Crack, crack, crack. The path beneath me is laid with hundreds of dried, brown nutmeg shells, splintering as I walk. “It’s a way of using the leftover husks,” says guide Glynis Roberts. “Or we’ll use them to make syrup or liqueur. We don’t want to waste them.” There’s a warming waft of spice with each step, and I crouch down to examine the cracked shells more closely. But Glynis has already moved on, marching ahead. 

After all, there’s lots to see in the lush gardens of De La Grenade Industries, a food factory in the island’s heart. It’s a true Grenadian success story: in the 1960s, the company’s founder, Sybil La Grenade, started selling jams, jellies and syrups made in her basement. The business took off, and after Sybil’s death in 1991, her daughter Cécile (now the country’s governor-general) increased the site’s production to turn it into one of the island’s leading food companies. Much of its produce — including scarlet hibiscus cordials, nutmeg jam and fiery pepper sauces — can be bought at the on-site shop, as well as London’s Borough Market.

But it all starts here, in this delicious, fragrant, cottage-like garden, home to orchids and sweet-smelling ginger lilies, and thyme and stevia bushes that fill the air with delicate perfumes. Branches sag with mangoes and oranges, and the ground is littered with ripe, yellow starfruits. Particularly striking is the pineapple plant, its green, spiky leaves cradling a single, pink fruit like a precious jewel. 

Glynis stops beside a laurel tree and runs a small knife down the trunk. She hands me a fibrous shaving of green bark. The taste is familiar: faintly peppery with a lingering, minty flavour. “That’s cinnamon,” she says. “Nature’s chewing gum.” She’s almost lyrical about the benefits of the raw spice, from its breath-freshening qualities to its purported power to help digestion when steeped with ginger tea. I run a hand over the exposed bark to admire the scent some more, but Glynis has moved on. After all, there’s lots to see. 
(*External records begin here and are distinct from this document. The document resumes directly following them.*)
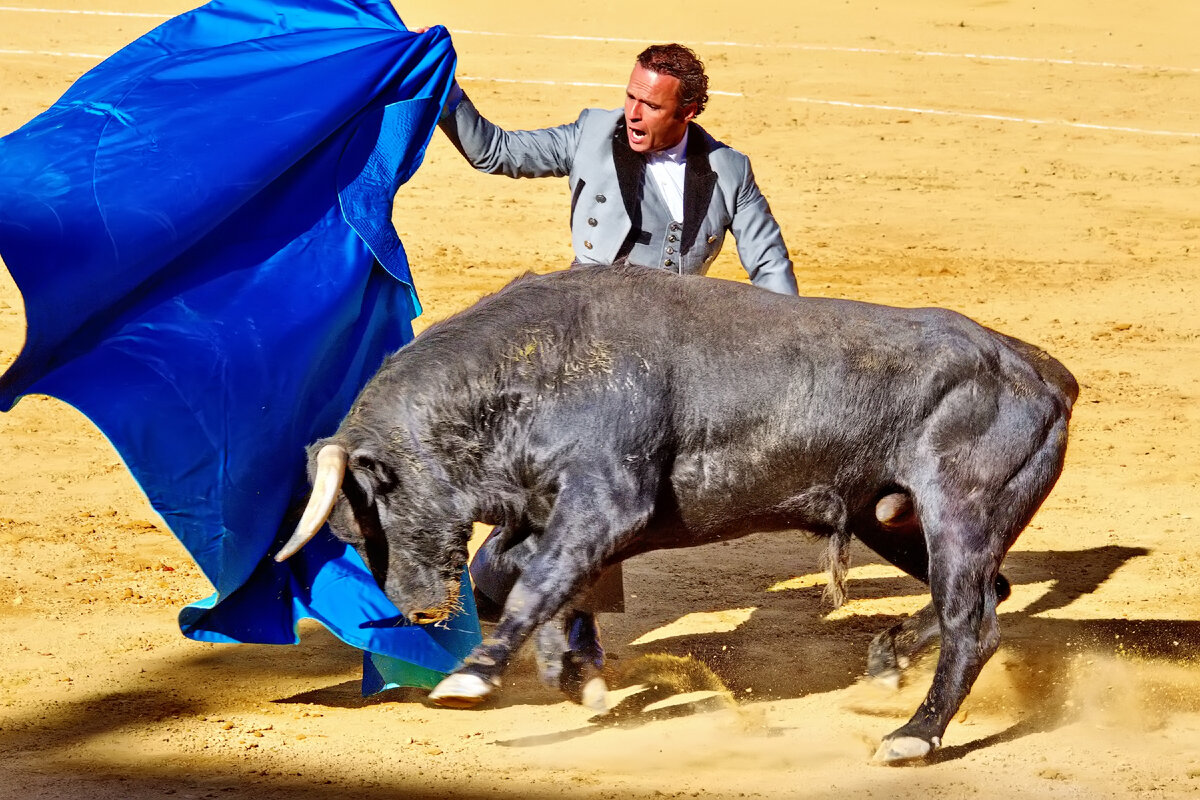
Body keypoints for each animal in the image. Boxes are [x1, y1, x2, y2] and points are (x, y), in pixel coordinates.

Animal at [274, 262, 1080, 762]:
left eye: (366, 517)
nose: (415, 611)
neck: (526, 372)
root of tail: (1044, 371)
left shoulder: (609, 502)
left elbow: (534, 583)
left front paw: (475, 677)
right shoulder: (545, 513)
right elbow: (512, 576)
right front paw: (572, 670)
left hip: (957, 512)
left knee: (973, 627)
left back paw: (913, 736)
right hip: (896, 520)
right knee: (989, 593)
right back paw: (887, 661)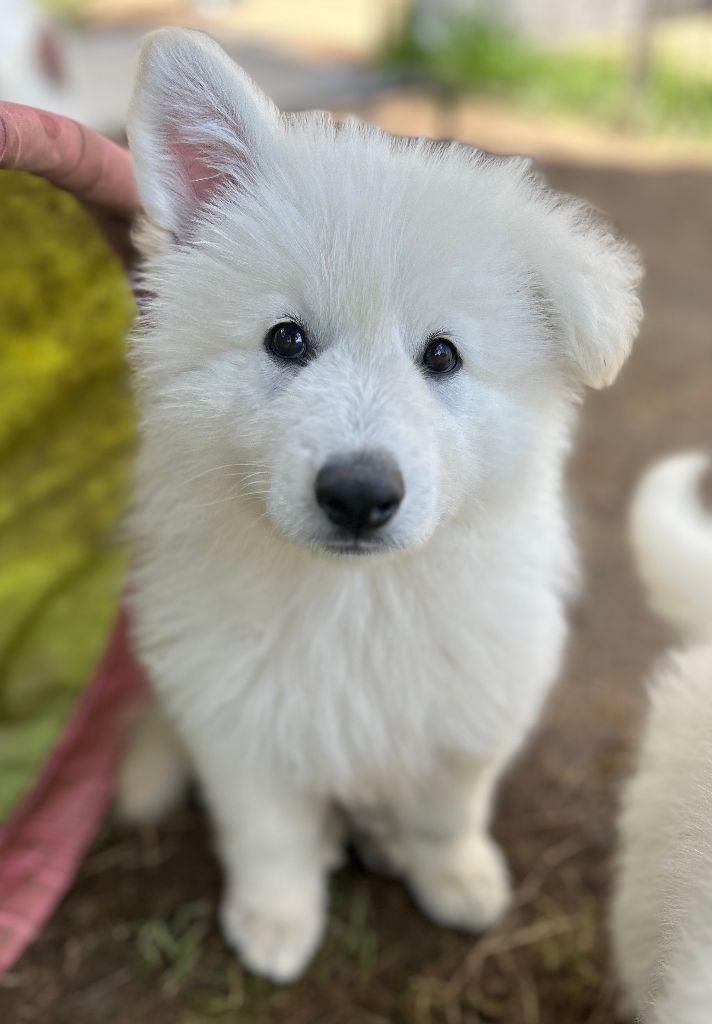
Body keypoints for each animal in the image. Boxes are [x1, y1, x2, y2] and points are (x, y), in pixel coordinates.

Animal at [119, 28, 643, 978]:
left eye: (442, 355)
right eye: (286, 340)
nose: (359, 494)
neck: (354, 599)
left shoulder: (474, 706)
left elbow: (448, 812)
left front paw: (459, 882)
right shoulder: (237, 717)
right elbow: (269, 836)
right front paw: (276, 924)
De La Grenade’s tropical pancakes


This recipe calls for sweet and aromatic nutmeg syrup, which you can buy from goodsixty.co.uk. Alternatively, use maple syrup and a generous grating of nutmeg.

Makes: 8 pancakes
Takes: 15 mins 

Ingredients
250g plain flour
40g caster sugar
1 tbsp baking powder
¾ tsp salt
1 tsp ground cinnamon
2 medium eggs, beaten
360ml milk
3 tbsp vegetable oil
1 ripe banana, peeled and thinly sliced
butter, for frying

To serve
Morne Délice Nutmeg Syrup 
2 ripe bananas, peeled and thinly sliced
250g passionfruit, flesh scooped out
grated nutmeg

Method

  1.  Add the flour, sugar, baking powder, salt and cinnamon to a large mixing bowl and whisk until combined.
  2.  Beat the eggs, milk, oil and banana together in a second bowl, then add this wet mixture to the dry mixture. 
  3. Mix well to combine. The banana will make the batter lumpy, but that’s completely fine.
  4.  Place a large, heavy-bottomed frying pan over medium-high heat and add a little butter. For each pancake, add a ladleful of batter to the pan — do two or three at a time, depending on space. Cook for 2-3 mins, until bubbles form on the surface, then flip and fry for another 2-3 mins, until browned on both sides and cooked through.
  5.  Serve warm, drizzled with nutmeg syrup and topped with banana slices, passionfruit and a generous grating of nutmeg.